The reason why unidirectional and bidirectional memory accesses would perform differently is that they share the cache and memory buses and other CPU facilities. In the case of RAM, this causes a twofold difference in performance between the pure read and simultaneous read and write scenarios because the memory controller has to switch between the modes on the one-way memory bus, thus halving the bandwidth. The performance drop is less severe for the L2 cache: the bottleneck here is not the cache bus, so the incrementing loop loses by only ~15%.
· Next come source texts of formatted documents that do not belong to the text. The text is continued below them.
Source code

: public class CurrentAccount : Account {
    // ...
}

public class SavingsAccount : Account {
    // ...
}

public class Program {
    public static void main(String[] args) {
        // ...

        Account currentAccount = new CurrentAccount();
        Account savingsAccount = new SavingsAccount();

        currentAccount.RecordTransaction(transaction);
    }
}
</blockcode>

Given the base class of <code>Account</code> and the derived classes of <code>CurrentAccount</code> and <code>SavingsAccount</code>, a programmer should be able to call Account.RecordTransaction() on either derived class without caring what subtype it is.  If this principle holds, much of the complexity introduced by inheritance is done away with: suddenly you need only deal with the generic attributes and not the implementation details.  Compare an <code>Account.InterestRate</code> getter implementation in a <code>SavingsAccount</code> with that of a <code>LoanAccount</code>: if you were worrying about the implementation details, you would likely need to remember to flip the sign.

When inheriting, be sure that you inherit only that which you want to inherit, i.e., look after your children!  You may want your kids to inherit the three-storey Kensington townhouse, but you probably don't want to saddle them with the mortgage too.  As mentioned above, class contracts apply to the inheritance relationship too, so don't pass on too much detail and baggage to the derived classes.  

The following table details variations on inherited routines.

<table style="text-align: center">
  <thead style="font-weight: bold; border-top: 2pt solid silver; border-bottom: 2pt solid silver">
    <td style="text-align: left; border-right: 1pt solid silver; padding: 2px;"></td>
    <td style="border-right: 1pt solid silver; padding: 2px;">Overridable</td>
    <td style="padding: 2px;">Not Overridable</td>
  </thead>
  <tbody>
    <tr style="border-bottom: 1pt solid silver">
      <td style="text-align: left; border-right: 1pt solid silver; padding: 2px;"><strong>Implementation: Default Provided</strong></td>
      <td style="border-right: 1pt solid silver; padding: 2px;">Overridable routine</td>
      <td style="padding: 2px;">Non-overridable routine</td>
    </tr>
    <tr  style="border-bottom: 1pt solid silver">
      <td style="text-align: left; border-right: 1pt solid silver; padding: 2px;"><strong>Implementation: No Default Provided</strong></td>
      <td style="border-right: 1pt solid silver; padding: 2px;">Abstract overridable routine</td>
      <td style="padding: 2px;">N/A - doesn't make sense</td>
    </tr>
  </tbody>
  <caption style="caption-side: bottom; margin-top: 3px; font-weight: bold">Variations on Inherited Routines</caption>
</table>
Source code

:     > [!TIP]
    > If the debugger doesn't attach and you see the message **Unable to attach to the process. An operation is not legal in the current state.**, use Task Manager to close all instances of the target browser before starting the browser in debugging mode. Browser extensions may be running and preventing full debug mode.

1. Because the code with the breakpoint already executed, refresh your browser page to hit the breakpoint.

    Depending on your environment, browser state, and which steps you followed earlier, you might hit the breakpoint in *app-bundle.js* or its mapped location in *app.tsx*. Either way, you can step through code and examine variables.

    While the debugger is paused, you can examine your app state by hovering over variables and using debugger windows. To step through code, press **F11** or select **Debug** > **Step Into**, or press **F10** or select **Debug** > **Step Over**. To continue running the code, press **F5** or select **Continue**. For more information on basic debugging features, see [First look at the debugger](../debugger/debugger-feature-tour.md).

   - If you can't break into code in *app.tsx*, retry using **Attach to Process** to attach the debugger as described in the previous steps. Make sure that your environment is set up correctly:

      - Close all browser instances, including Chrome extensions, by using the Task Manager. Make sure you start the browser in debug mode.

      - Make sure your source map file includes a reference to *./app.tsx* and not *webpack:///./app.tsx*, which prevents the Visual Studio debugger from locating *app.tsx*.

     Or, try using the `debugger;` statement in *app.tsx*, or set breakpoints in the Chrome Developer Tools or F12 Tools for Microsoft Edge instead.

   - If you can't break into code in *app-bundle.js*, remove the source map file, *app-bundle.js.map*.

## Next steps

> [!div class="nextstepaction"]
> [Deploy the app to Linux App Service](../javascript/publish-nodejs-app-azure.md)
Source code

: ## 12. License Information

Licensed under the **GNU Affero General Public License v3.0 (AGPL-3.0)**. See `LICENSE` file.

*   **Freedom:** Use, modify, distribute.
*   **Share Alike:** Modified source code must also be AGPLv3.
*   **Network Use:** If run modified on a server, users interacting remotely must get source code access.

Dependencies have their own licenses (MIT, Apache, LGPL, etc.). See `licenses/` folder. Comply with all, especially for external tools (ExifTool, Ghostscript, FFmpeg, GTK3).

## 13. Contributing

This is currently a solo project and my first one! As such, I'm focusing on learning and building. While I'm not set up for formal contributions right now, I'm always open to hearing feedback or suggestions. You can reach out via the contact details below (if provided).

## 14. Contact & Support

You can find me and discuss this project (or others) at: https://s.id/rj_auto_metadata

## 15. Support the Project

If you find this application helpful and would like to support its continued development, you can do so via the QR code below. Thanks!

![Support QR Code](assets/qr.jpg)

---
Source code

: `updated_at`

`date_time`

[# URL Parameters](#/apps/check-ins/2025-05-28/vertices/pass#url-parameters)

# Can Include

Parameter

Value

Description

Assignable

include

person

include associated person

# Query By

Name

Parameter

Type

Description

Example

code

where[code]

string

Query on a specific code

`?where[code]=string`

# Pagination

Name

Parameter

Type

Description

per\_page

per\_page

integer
There is one interesting anomaly on the graph, namely that the write-only loop performs the same as the read-and-write one when the array hits the L3 cache and the RAM. This is because the CPU moves the data to the highest level of cache on each access, whether it is a read or a write — which is typically a good optimization, as in many use cases we will be needing it soon. When reading data, this isn’t a problem, as the data travels through the cache hierarchy anyway, but when writing, this causes another implicit read to be dispatched right after a write — thus requiring twice the bus bandwidth.
Bypassing the Cache
We can prevent the CPU from prefetching the data that we just have written by using non-temporal memory accesses. To do this, we need to re-implement the zeroing loop more directly without relying on compiler vectorization.
const __m256i zeros = _mm256_set1_epi32(0);
for (int i = 0; i + 7 < N; i += 8)
_mm256_store_si256((__m256i*) &a[i], zeros);
We can replace the usual vector store intrinsic with a non-temporal one:
const __m256i zeros = _mm256_set1_epi32(0);
for (int i = 0; i + 7 < N; i += 8)
_mm256_stream_si256((__m256i*) &a[i], zeros);Non-temporal memory reads or writes are a way to tell the CPU that we won’t be needing the data that we have just accessed in the future, so there is no need to read the data back after a write.
Non-temporal memory reads or writes are a way to tell the CPU that we won’t be needing the data that we have just accessed in the future, so there is no need to read the data back after a write.
On the one hand, if the array is small enough to fit into the cache, and we actually access it some short time after, this has a negative effect because we have to read entirely it from the RAM (or, in this case, we have to write it into the RAM instead of using a locally cached version). And on the other, this prevents read-backs and lets us use the memory bus more efficiently.
In fact, the performance increase in the case of the RAM is even more than 2x and faster than the read-only benchmark. This happens because:
the memory controller doesn’t have to switch the bus between read and write modes this way;
the instruction sequence becomes simpler, allowing for more pending memory instructions;
and, most importantly, the memory controller can simply “fire and forget” non-temporal write requests — while for reads, it needs to remember what to do with the data once it arrives (similar to connection handles in networking software).
Theoretically, both requests should use the same bandwidth: a read request sends an address and gets data, and a non-temporal write request sends an address with data and gets nothing. Not accounting for the direction, we transmit the same data, but the read cycle will be longer because it needs to wait for the data to be fetched. Since there is a practical limit on how many concurrent requests the memory system can handle, this difference in read/write cycle latency also results in the difference in their bandwidth.
Also, for these reasons, a single CPU core usually can’t fully saturate the memory bandwidth.
The same technique generalizes to memcpy: it also just moves 32-byte blocks with SIMD load/store instructions, and it can be similarly made non-temporal, increasing the throughput twofold for large arrays. There is also a non-temporal load instruction (_mm256_stream_load_si256) for when you want to read without polluting cache (e.g., when you don’t need the original array after a memcpy, but will need some data that you had accessed before calling it).